■ Work required ■
The full set of entries is to be printed exactly, with pictures excluded.

[Human pose keypoint data]
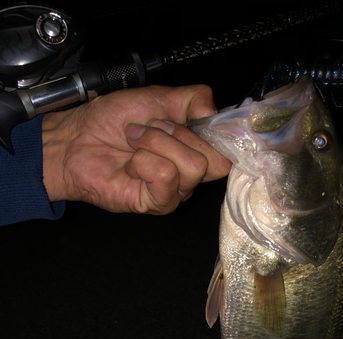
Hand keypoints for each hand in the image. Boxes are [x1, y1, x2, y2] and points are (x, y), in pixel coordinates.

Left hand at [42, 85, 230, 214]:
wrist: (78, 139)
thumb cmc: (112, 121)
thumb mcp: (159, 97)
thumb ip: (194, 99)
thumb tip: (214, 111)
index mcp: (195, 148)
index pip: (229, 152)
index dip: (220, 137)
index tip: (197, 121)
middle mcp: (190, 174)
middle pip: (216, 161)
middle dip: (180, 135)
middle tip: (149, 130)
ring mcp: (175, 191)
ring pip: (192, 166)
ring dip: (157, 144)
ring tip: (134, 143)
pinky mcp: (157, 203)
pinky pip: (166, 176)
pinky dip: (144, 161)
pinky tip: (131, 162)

■ Solution for this problem ■
Hand keypoints for each hand in the image. Boxes are [x1, y1, x2, y2] and points are (x, y), in pixel coordinates.

Left hand at [42, 85, 230, 214]:
wrist: (78, 139)
thumb cmc: (112, 121)
thumb mcp: (159, 97)
thumb ip: (194, 99)
thumb tip: (214, 111)
index mcp: (195, 148)
index pip: (229, 152)
index dip: (220, 137)
index tip: (197, 121)
middle mcp: (190, 174)
middle pip: (216, 161)
middle dip: (180, 135)
middle tip: (149, 130)
ring mcp: (175, 191)
ring pip: (192, 166)
ring dip: (157, 144)
ring tip: (134, 143)
pinky mcp: (157, 203)
pinky pip: (166, 176)
pinky dip: (144, 161)
pinky tip: (131, 162)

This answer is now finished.